The JCAH contends that the Hospital’s brief is directed solely at the Tribune newspaper article and that, therefore, the Hospital has waived the right to argue any ground for reversal of the order dismissing the amended complaint as to the JCAH. In its motion before the circuit court, the JCAH incorporated by reference the motion to dismiss filed by the Tribune together with the affidavits and briefs in support thereof. The Hospital observes that its initial brief addresses the issues raised by the Tribune’s motion to dismiss which were the basis for the circuit court’s order.

A reviewing court’s responsibility for a just result and for the maintenance of a sound and uniform body of precedent may sometimes override considerations of waiver. (Hux v. Roben (1967), 38 Ill. 2d 223, 225, 230 N.E.2d 831.) Given the procedural posture of this controversy, and the interest in assuring legal uniformity and a fair outcome, the merits of the circuit court’s order dismissing the *443amended complaint as it pertains to JCAH must be considered.

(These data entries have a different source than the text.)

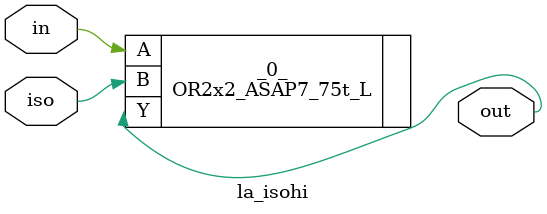
<source format=v>

/* Generated by Yosys 0.41 (git sha1 c1ad37779, g++ 11.4.0-1ubuntu1~22.04 -fPIC -Os) */

module la_isohi(iso, in, out);
  input in;
  wire in;
  input iso;
  wire iso;
  output out;
  wire out;
  OR2x2_ASAP7_75t_L _0_ (
    .A(in),
    .B(iso),
    .Y(out)
  );
endmodule

</source>
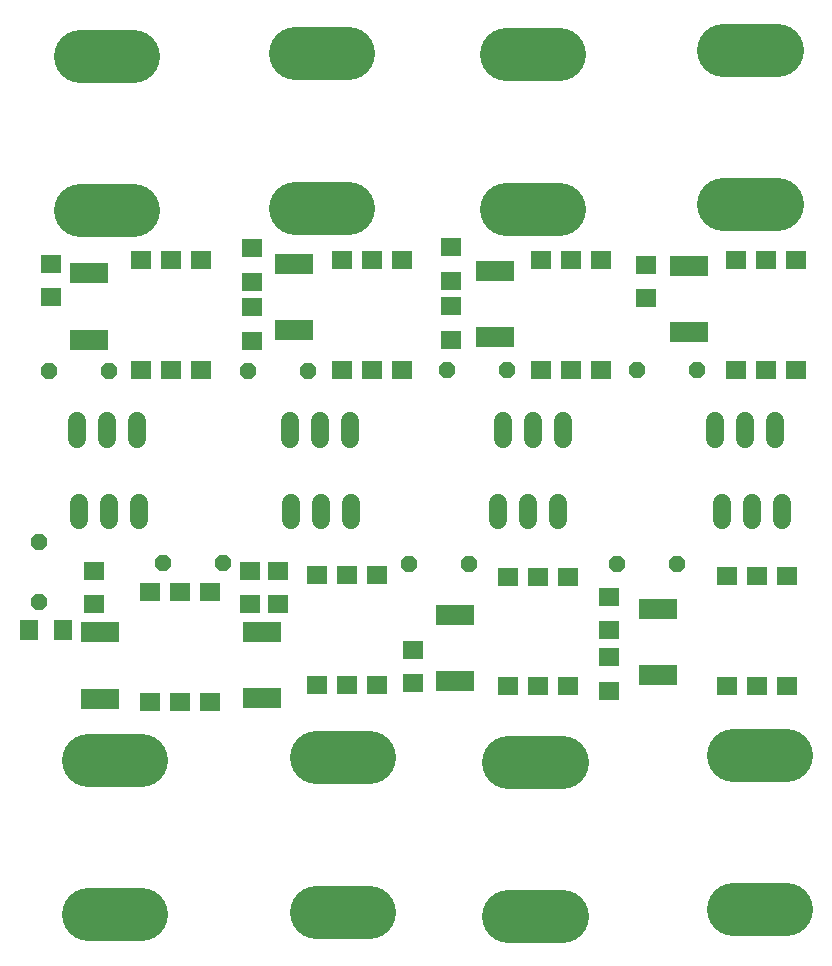
<source format=gts>
G75*
G70*
%OFA0B0*%
%FSLAX24Y24*%
%IPPOS*%
%LPD*%
%AMOC8*
5,1,8,0,0,1.08239X$1,22.5*
%
%ADD10R,0.0701X0.0598*%
%ADD11C,0.0594*%
%ADD12OC8,0.0520*%
%ADD13R,0.1260X0.0709*%
%ADD14R,0.0710X0.0630*%
%ADD15R,0.0630X0.0710*%
%ADD16C,0.1772*%
D10*
X005233Y009749D03*
X006233Y009749D03*
X007233Y009749D03*
X007233Y013406D03*
X006233Y013406D03*
X005233Y013406D03*
X010773Y013958D03*
X011773Y013958D03*
X012773Y013958D03*
X012773Y010300D03*
X011773Y010300D03*
X010773Y010300D03*
X017139Y010261D03*
X018139Y010261D03*
X019139Y010261D03*
X019139Y013918D03*
X018139Y013918D03*
X017139Y013918D03*
X018261Y020808D03*
X019261Y020808D03*
X020261Y020808D03*
X020261Y024466D03*
X019261Y024466D03*
X018261Y024466D03*
X013635Y024466D03*
X012635Y024466D03*
X011635Y024466D03*
X011635Y020808D03*
X012635Y020808D03*
X013635Y020808D03*
X006930Y020808D03*
X005930Y020808D03*
X004930Y020808D03*
X004930Y024466D03*
X005930Y024466D03*
X006930Y024466D03*
X024469Y013930D03*
X025469Y013930D03*
X026469Y013930D03*
X026469Y010273D03*
X025469Y010273D03*
X024469Y010273D03*
X024769Y020808D03*
X025769Y020808D03*
X026769Y020808D03*
X026769Y024466D03*
X025769Y024466D03*
X024769Y024466D03*
D11*
X025064Y019103D02*
X025064Y018509D01*
X026064Y018509D02*
X026064Y019103D01*
X024064Y019103D02*
X024064Y018509D01*
X024300Y016386D02*
X024300Y015793D01*
X025300Y015793D02*
X025300Y016386D01*
X026300Y016386D02*
X026300Y015793D01*
X018820Y015793D02*
X018820Y016386D01*
X017820Y016386D02*
X017820Y015793D01*
X016820Y015793D02*
X016820Y016386D01*
X016977Y018509D02*
X016977Y019103D01*
X017977Y019103D02*
X017977Y018509D01*
X018977Y018509D02*
X018977Y019103D01*
X011891Y019103D02*
X011891Y018509D01*
X010891Y018509D02*
X010891Y019103D01*
X009891Y019103D02*
X009891Y018509D01*
X009930Y016386D02*
X009930Y015793D01*
X010930Y015793D02*
X010930Y016386D01*
X011930Y016386D02*
X011930Y015793D01*
X004843Y015793D02*
X004843Y016386D01*
X003843Y016386D02*
X003843Y015793D01*
X002843Y015793D02*
X002843Y016386D01*
X002804Y018509D02*
X002804Y019103D01*
X003804Y019103D02*
X003804Y018509D01*
X004804Y018509D02*
X004804Y019103D01*
D12*
X003855Y020759D03*
X001855Y020759D03*
X001517Y015086D03*
X001517Y013086D03*
X005658Y014373D03*
X007658Y014373D03*
X008473Y020759D03*
X010473Y020759D03*
X015135Y020798D03*
X017135Y020798D03*
X021469Y020798D03*
X023469Y020798D03*
X022773Y014342D03*
X020773Y014342D03*
X015840Y014342D03*
X013840Y014342D03*
D13*
X015379Y012645D03*
X015379Y010440D03*
X008950Y009873D03*
X008950Y012078D03*
X003568Y012054D03*
X003568Y009849D03*
X003174Y021818D03*
X003174Y024023D03*
X010025Y024338D03*
X010025Y022133D03*
X016717Y021897D03*
X016717Y024101D03*
X023174Y024259D03*
X023174Y022054D03*
X022151Y012842D03*
X022151Y010637D03*
D14*
X020536Y010116D03*
X020536Y011236D03*
X020536Y012124D03*
X020536Y013244D03*
X014001Y011472D03*
X014001Y010353D03*
X009473Y012990D03*
X008568Y012990D03*
X008568Y014110D03*
X009473Y014110D03*
X003371Y014110D03*
X003371Y012990D03*
X008607Y021770D03*
X008607Y022890D03*
X008607Y023738D03*
X008607Y024858D03*
X015261Y024897D03*
X015261Y023778D03*
X015261Y022929D03*
X015261Y021809D03*
X021757Y023187D03*
X021757Y024307D03*
X001914Y024346D03*
X001914Y023227D03*
D15*
X002317Y012133D03*
X001197Y012133D03*
D16*
X003154Y002668D02*
X004926Y002668D01*
X004926Y007818D02*
X003154Y007818D01*
X010753Y007897D02*
X012525Y007897D01*
X012525Y002747D02*
X010753Y002747D01*
X017170Y002589D02*
X018942Y002589D01*
X018942Y007739D02*
X017170Y007739D01*
X024651Y007976D02*
X026422Y007976D01*
X026422Y002826D02*
X024651Y002826D01*
X018863Y026172D02*
X017091Y026172D01*
X017091Y031322D02*
X018863Y031322D01*
X024336Y031480D02*
X026107Y031480D01*
X026107Y026330D02*
X024336Y026330D01*
X011816Y026211D02*
X010044Y026211D01*
X010044Y031361D02*
X011816Y031361D01*
X004651Y031283D02*
X002879Y031283D01*
X002879Y026133D02*
X004651Y026133D01*
M02*

</source>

Count III alleged, inter alia, that: the JCAH composed a false and libelous letter or spoke false and slanderous words to the Tribune; and the false matter so communicated was that the Hospital had been refused accreditation. On appeal, the JCAH incorporates into its brief all arguments and defenses advanced in the Tribune’s brief. Illinois law no longer recognizes any substantive differences between libel and slander. (American Pet Motels, Inc. v. Chicago Veterinary Medical Association (1982), 106 Ill. App. 3d 626, 629, 435 N.E.2d 1297; Mitchell v. Peoria Journal-Star, Inc. (1966), 76 Ill. App. 2d 154, 159, 221 N.E.2d 516.) The additional allegation of slander against JCAH, therefore, is not material. Since the substance of the alleged JCAH communication was the same as that published by the Tribune, the principles set forth in part II of this opinion compel a similar result as to count III.

For the given reasons, the judgment of the circuit court is affirmed in part, vacated in part and remanded with directions to consider the amended complaint as to all defendants under the rule of construction enunciated in Chapski v. Copley Press.

Affirmed in part, vacated in part and remanded.

DOWNING, P.J., and STAMOS, J., concur.